# Netbenas Shortcuts



## MichaelR (15. Dez 2009)

Hallo zusammen,

ich hätte mal eine Frage. Ich programmier grad parallel auf Eclipse und Netbeans und bin am überlegen ob ich ganz auf Netbeans umsteig. Es gibt nur leider paar Sachen, die ich in Netbeans noch nicht finde.

Unter eclipse kenn ich es, wenn ich syso schreibe und danach strg+leertaste drücke, dass ich ein System.out.println(); bekomm.
Wie funktioniert denn das unter Netbeans?

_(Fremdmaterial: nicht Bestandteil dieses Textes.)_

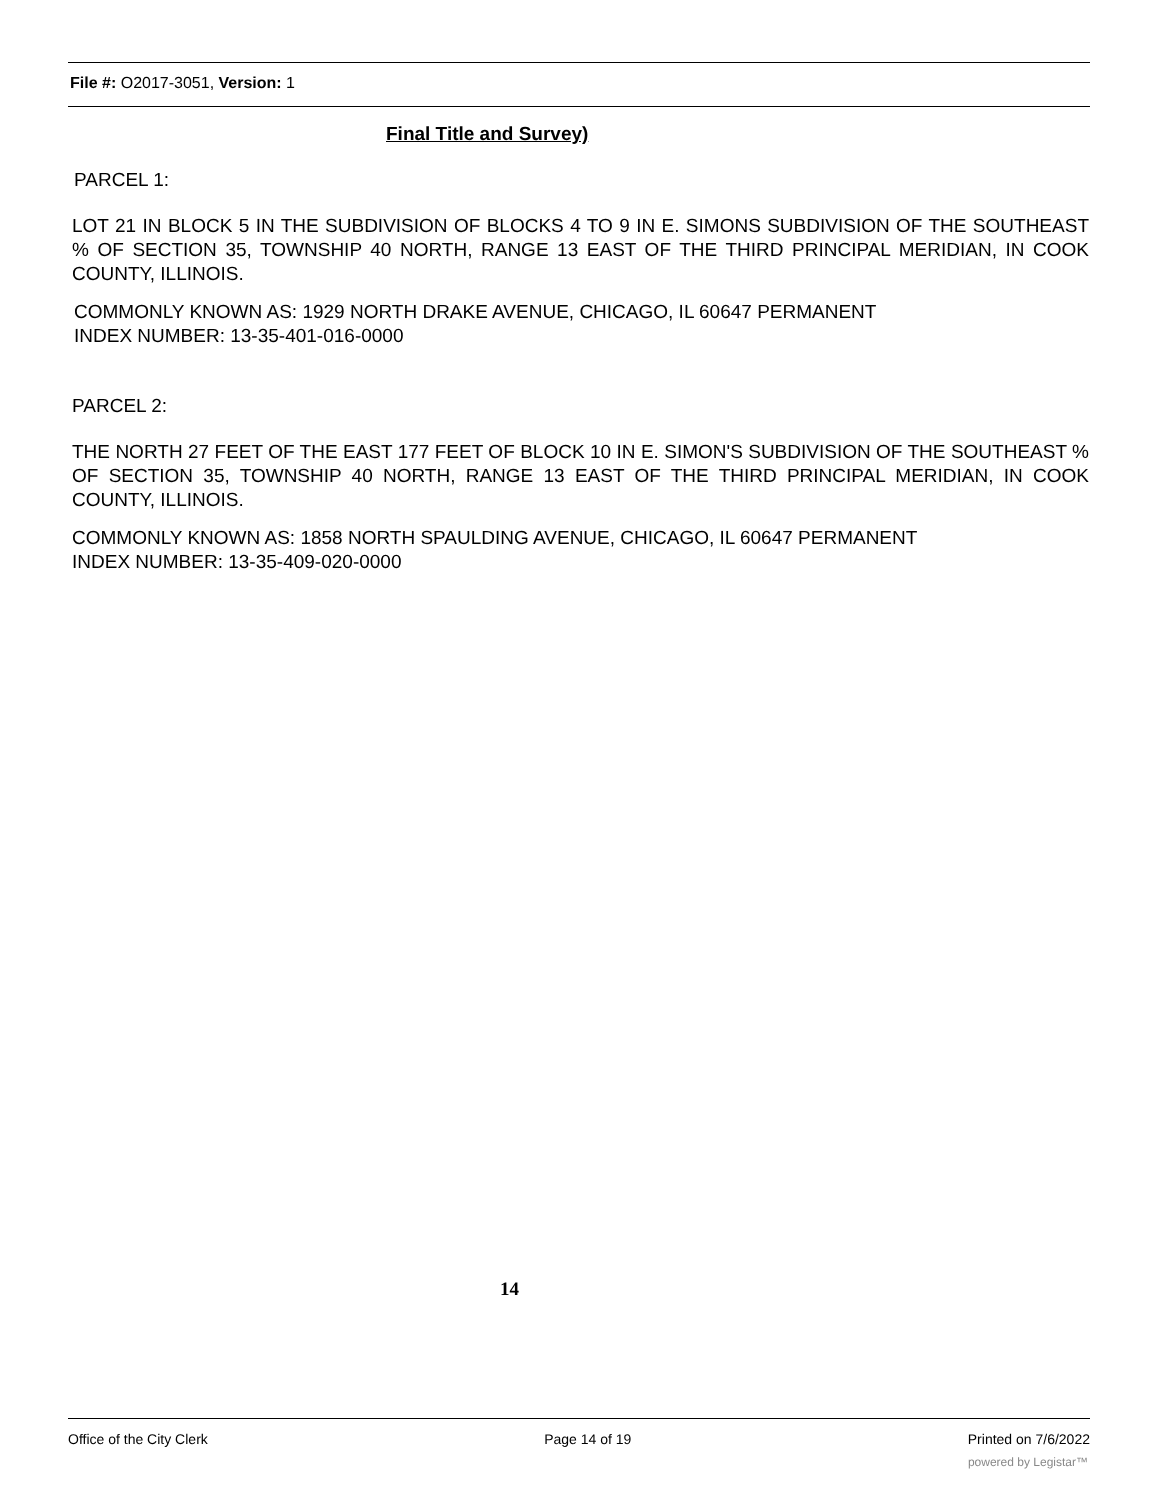File #: O2017-3051, Version: 1
Final Title and Survey)
PARCEL 1:
LOT 21 IN BLOCK 5 IN THE SUBDIVISION OF BLOCKS 4 TO 9 IN E. SIMONS SUBDIVISION OF THE SOUTHEAST % OF SECTION 35, TOWNSHIP 40 NORTH, RANGE 13 EAST OF THE THIRD PRINCIPAL MERIDIAN, IN COOK COUNTY, ILLINOIS.
COMMONLY KNOWN AS: 1929 NORTH DRAKE AVENUE, CHICAGO, IL 60647 PERMANENT
INDEX NUMBER: 13-35-401-016-0000
PARCEL 2:
THE NORTH 27 FEET OF THE EAST 177 FEET OF BLOCK 10 IN E. SIMON'S SUBDIVISION OF THE SOUTHEAST % OF SECTION 35, TOWNSHIP 40 NORTH, RANGE 13 EAST OF THE THIRD PRINCIPAL MERIDIAN, IN COOK COUNTY, ILLINOIS.
COMMONLY KNOWN AS: 1858 NORTH SPAULDING AVENUE, CHICAGO, IL 60647 PERMANENT
INDEX NUMBER: 13-35-409-020-0000
14
Office of the City Clerk Page 14 of 19 Printed on 7/6/2022
powered by Legistar™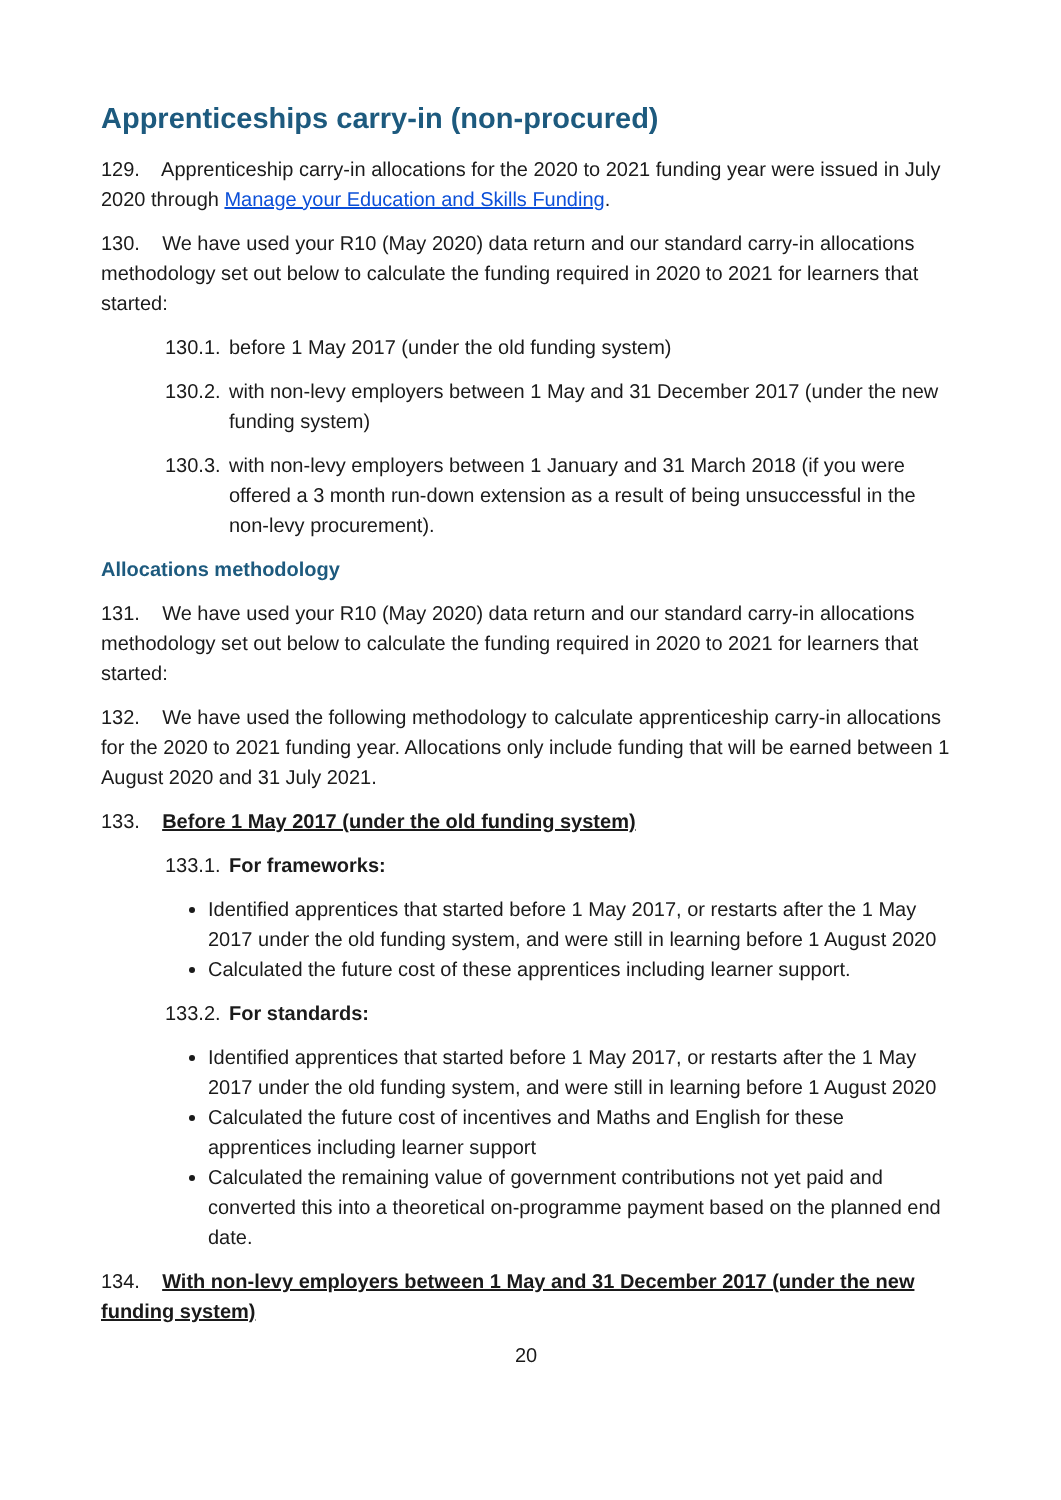Apprenticeships carry-in (non-procured)
129. Apprenticeship carry-in allocations for the 2020 to 2021 funding year were issued in July 2020 through Manage your Education and Skills Funding.
130. We have used your R10 (May 2020) data return and our standard carry-in allocations methodology set out below to calculate the funding required in 2020 to 2021 for learners that started:
130.1. before 1 May 2017 (under the old funding system)
130.2. with non-levy employers between 1 May and 31 December 2017 (under the new funding system)
130.3. with non-levy employers between 1 January and 31 March 2018 (if you were offered a 3 month run-down extension as a result of being unsuccessful in the non-levy procurement).
Allocations methodology
131. We have used your R10 (May 2020) data return and our standard carry-in allocations methodology set out below to calculate the funding required in 2020 to 2021 for learners that started:
132. We have used the following methodology to calculate apprenticeship carry-in allocations for the 2020 to 2021 funding year. Allocations only include funding that will be earned between 1 August 2020 and 31 July 2021.
133. Before 1 May 2017 (under the old funding system)
133.1. For frameworks:
Identified apprentices that started before 1 May 2017, or restarts after the 1 May 2017 under the old funding system, and were still in learning before 1 August 2020
Calculated the future cost of these apprentices including learner support.
133.2. For standards:
Identified apprentices that started before 1 May 2017, or restarts after the 1 May 2017 under the old funding system, and were still in learning before 1 August 2020
Calculated the future cost of incentives and Maths and English for these apprentices including learner support
Calculated the remaining value of government contributions not yet paid and converted this into a theoretical on-programme payment based on the planned end date.
134. With non-levy employers between 1 May and 31 December 2017 (under the new funding system)
20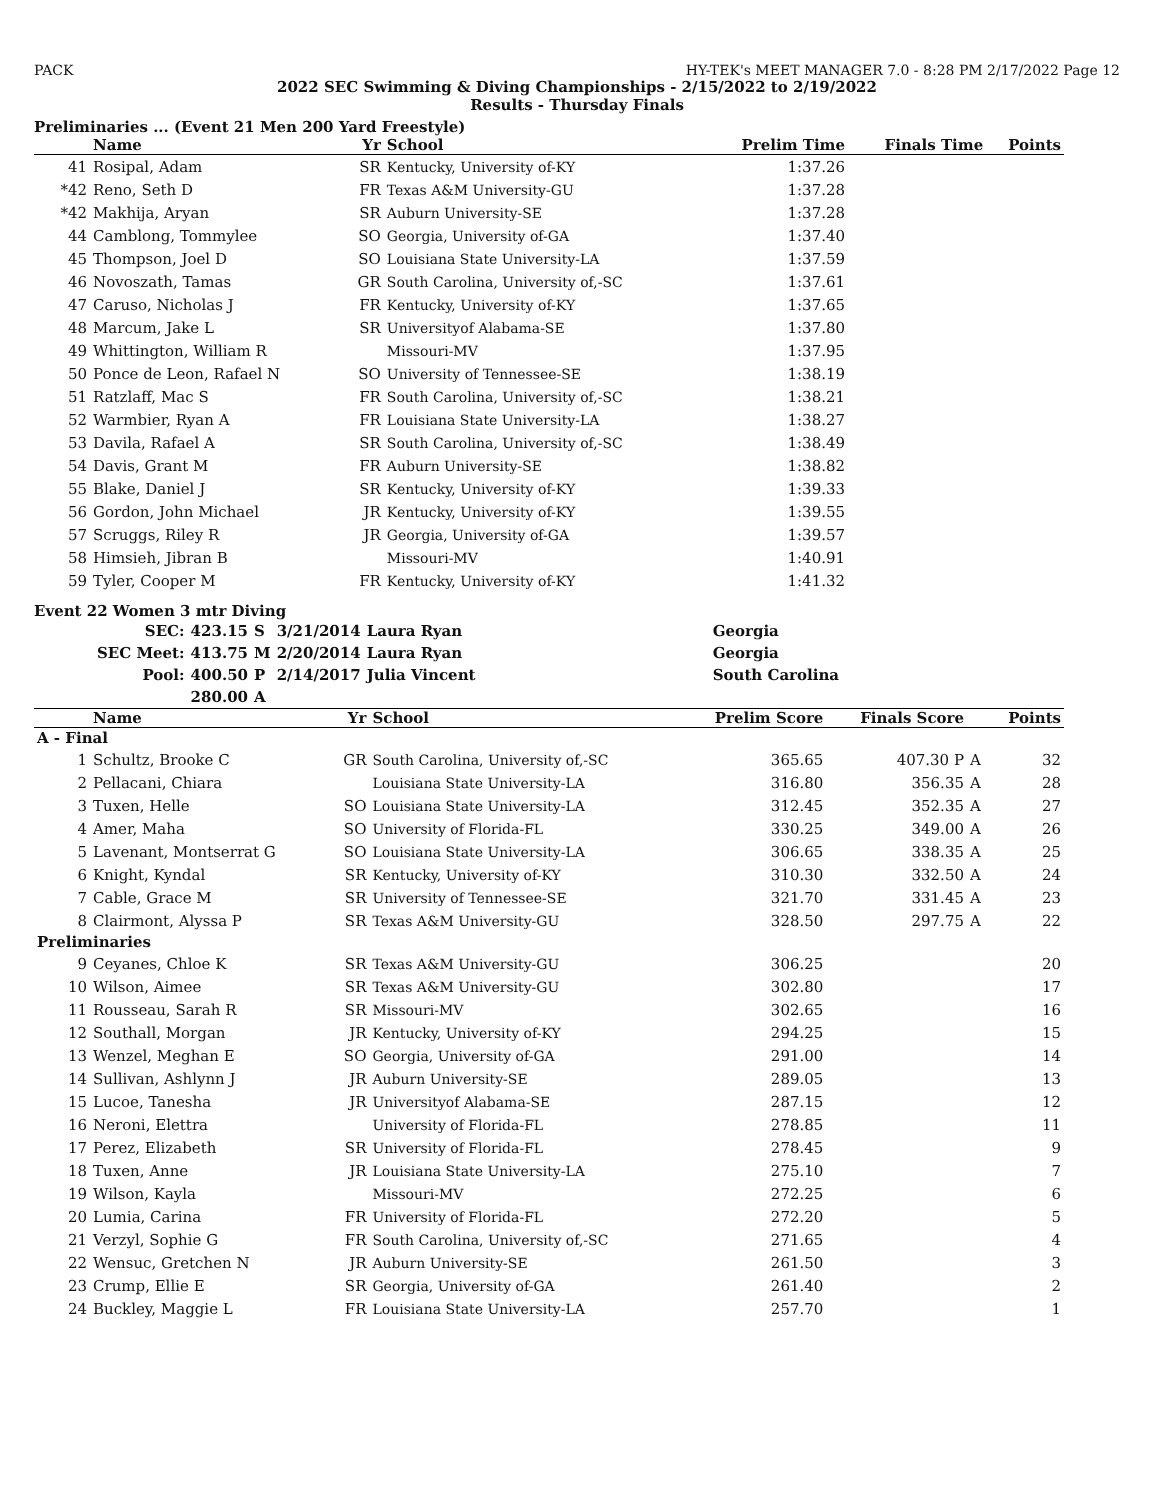PACK HY-TEK's MEET MANAGER 7.0 - 8:28 PM 2/17/2022 Page 12
2022 SEC Swimming & Diving Championships - 2/15/2022 to 2/19/2022
Results - Thursday Finals
Preliminaries ... (Event 21 Men 200 Yard Freestyle)
| | Name | Yr | School | Prelim Time | Finals Time | Points |
| --- | --- | --- | --- | --- | --- | --- |
| 41 | Rosipal, Adam | SR | Kentucky, University of-KY | 1:37.26 | | |
| *42 | Reno, Seth D | FR | Texas A&M University-GU | 1:37.28 | | |
| *42 | Makhija, Aryan | SR | Auburn University-SE | 1:37.28 | | |
| 44 | Camblong, Tommylee | SO | Georgia, University of-GA | 1:37.40 | | |
| 45 | Thompson, Joel D | SO | Louisiana State University-LA | 1:37.59 | | |
| 46 | Novoszath, Tamas | GR | South Carolina, University of,-SC | 1:37.61 | | |
| 47 | Caruso, Nicholas J | FR | Kentucky, University of-KY | 1:37.65 | | |
| 48 | Marcum, Jake L | SR | Universityof Alabama-SE | 1:37.80 | | |
| 49 | Whittington, William R | | Missouri-MV | 1:37.95 | | |
| 50 | Ponce de Leon, Rafael N | SO | University of Tennessee-SE | 1:38.19 | | |
| 51 | Ratzlaff, Mac S | FR | South Carolina, University of,-SC | 1:38.21 | | |
| 52 | Warmbier, Ryan A | FR | Louisiana State University-LA | 1:38.27 | | |
| 53 | Davila, Rafael A | SR | South Carolina, University of,-SC | 1:38.49 | | |
| 54 | Davis, Grant M | FR | Auburn University-SE | 1:38.82 | | |
| 55 | Blake, Daniel J | SR | Kentucky, University of-KY | 1:39.33 | | |
| 56 | Gordon, John Michael | JR | Kentucky, University of-KY | 1:39.55 | | |
| 57 | Scruggs, Riley R | JR | Georgia, University of-GA | 1:39.57 | | |
| 58 | Himsieh, Jibran B | | Missouri-MV | 1:40.91 | | |
| 59 | Tyler, Cooper M | FR | Kentucky, University of-KY | 1:41.32 | | |
Event 22 Women 3 mtr Diving
| SEC: | 423.15 | S | 3/21/2014 | Laura Ryan | Georgia |
| SEC Meet: | 413.75 | M | 2/20/2014 | Laura Ryan | Georgia |
| Pool: | 400.50 | P | 2/14/2017 | Julia Vincent | South Carolina |
| | 280.00 | A | | | |
| | Name | Yr | School | Prelim Score | Finals Score | | Points |
| --- | --- | --- | --- | --- | --- | --- | --- |
| A - Final | | | | | | | |
| 1 | Schultz, Brooke C | GR | South Carolina, University of,-SC | 365.65 | 407.30 P | A | 32 |
| 2 | Pellacani, Chiara | | Louisiana State University-LA | 316.80 | 356.35 | A | 28 |
| 3 | Tuxen, Helle | SO | Louisiana State University-LA | 312.45 | 352.35 | A | 27 |
| 4 | Amer, Maha | SO | University of Florida-FL | 330.25 | 349.00 | A | 26 |
| 5 | Lavenant, Montserrat G | SO | Louisiana State University-LA | 306.65 | 338.35 | A | 25 |
| 6 | Knight, Kyndal | SR | Kentucky, University of-KY | 310.30 | 332.50 | A | 24 |
| 7 | Cable, Grace M | SR | University of Tennessee-SE | 321.70 | 331.45 | A | 23 |
| 8 | Clairmont, Alyssa P | SR | Texas A&M University-GU | 328.50 | 297.75 | A | 22 |
| Preliminaries | | | | | | | |
| 9 | Ceyanes, Chloe K | SR | Texas A&M University-GU | 306.25 | | | 20 |
| 10 | Wilson, Aimee | SR | Texas A&M University-GU | 302.80 | | | 17 |
| 11 | Rousseau, Sarah R | SR | Missouri-MV | 302.65 | | | 16 |
| 12 | Southall, Morgan | JR | Kentucky, University of-KY | 294.25 | | | 15 |
| 13 | Wenzel, Meghan E | SO | Georgia, University of-GA | 291.00 | | | 14 |
| 14 | Sullivan, Ashlynn J | JR | Auburn University-SE | 289.05 | | | 13 |
| 15 | Lucoe, Tanesha | JR | Universityof Alabama-SE | 287.15 | | | 12 |
| 16 | Neroni, Elettra | | University of Florida-FL | 278.85 | | | 11 |
| 17 | Perez, Elizabeth | SR | University of Florida-FL | 278.45 | | | 9 |
| 18 | Tuxen, Anne | JR | Louisiana State University-LA | 275.10 | | | 7 |
| 19 | Wilson, Kayla | | Missouri-MV | 272.25 | | | 6 |
| 20 | Lumia, Carina | FR | University of Florida-FL | 272.20 | | | 5 |
| 21 | Verzyl, Sophie G | FR | South Carolina, University of,-SC | 271.65 | | | 4 |
| 22 | Wensuc, Gretchen N | JR | Auburn University-SE | 261.50 | | | 3 |
| 23 | Crump, Ellie E | SR | Georgia, University of-GA | 261.40 | | | 2 |
| 24 | Buckley, Maggie L | FR | Louisiana State University-LA | 257.70 | | | 1 |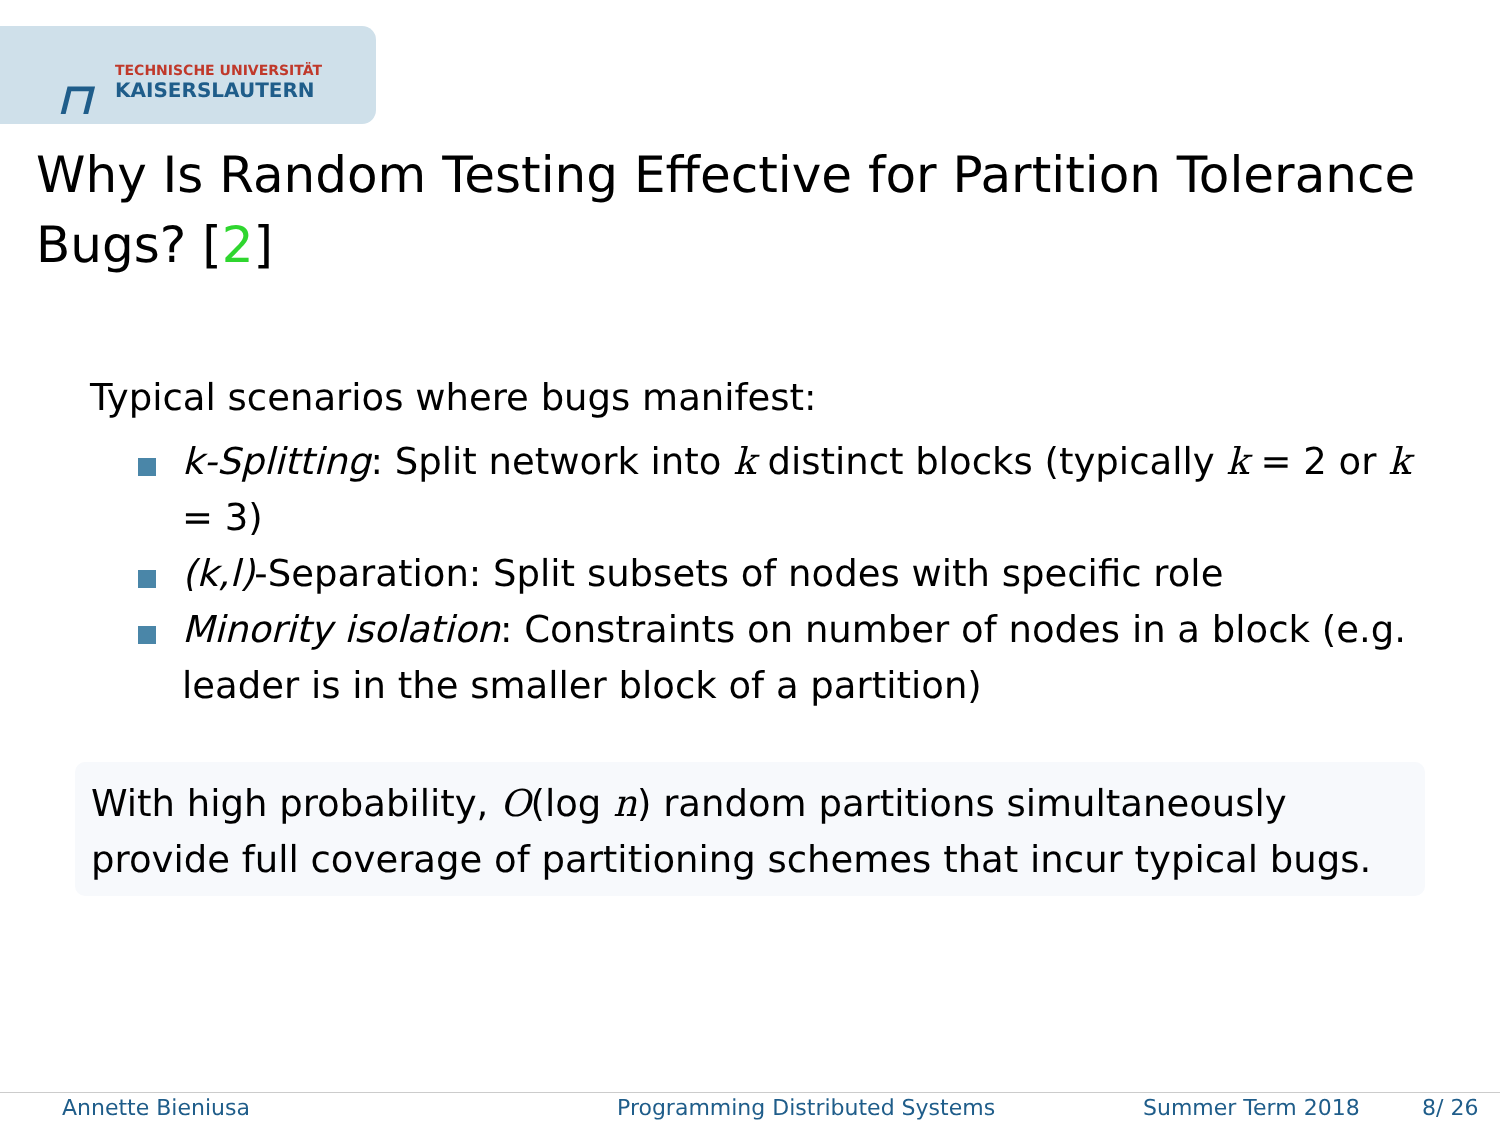⊓
TECHNISCHE UNIVERSITÄT
KAISERSLAUTERN
Why Is Random Testing Effective for Partition Tolerance Bugs? [2]
Typical scenarios where bugs manifest:
k-Splitting: Split network into k distinct blocks (typically k = 2 or k = 3)
(k,l)-Separation: Split subsets of nodes with specific role
Minority isolation: Constraints on number of nodes in a block (e.g. leader is in the smaller block of a partition)
With high probability, O(log n) random partitions simultaneously provide full coverage of partitioning schemes that incur typical bugs.
Annette Bieniusa Programming Distributed Systems Summer Term 2018 8/ 26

Ist umständlich des immer per Hand zu schreiben.

Es ist unter eclipse auch möglich über strg+7 den markierten Quellcode auszukommentieren. Wie ist das unter Netbeans möglich?

Wäre nett, wenn des zufällig einer weis.


----------



## Manowar (15. Dez 2009)

Hi Michael,

geht auch problemlos unter Netbeans 

1. Schreib mal sout und drück dann die Tab-Taste et voila: System.out.println("");
2. Markier den zu kommentierenden Block und drück dann Ctrl-Shift-C. 
3. Wirf mal einen Blick auf Tools->Options->Keymap, da kannst du bequem über die Suche nach Kürzeln forschen.
4. Unter Tools->Options->Editor->Code Templates findest du die Kürzel wie "sout" usw. und kannst sie bei Bedarf anpassen.

Hoffe, das hilft Dir etwas weiter.

Gruss,

Manowar

P.S.: Noch einer, der öfter Netbenas statt Netbeans schreibt ;-)


----------



## MQue (18. Dez 2009)

Ergänzungen zu NetBeans Shortcuts:

wenn du in die Installations von Netbeans schaust, dann findest du eine Datei shortcuts.pdf, bei mir z.B.: unter "Unter C:\Programme\NetBeans 6.7.1\nb6.7".
Und wie schon erwähnt:
In Netbeans: Tools->Options->Editor->Code Templates kannst du eigene Shortcuts anlegen.


----------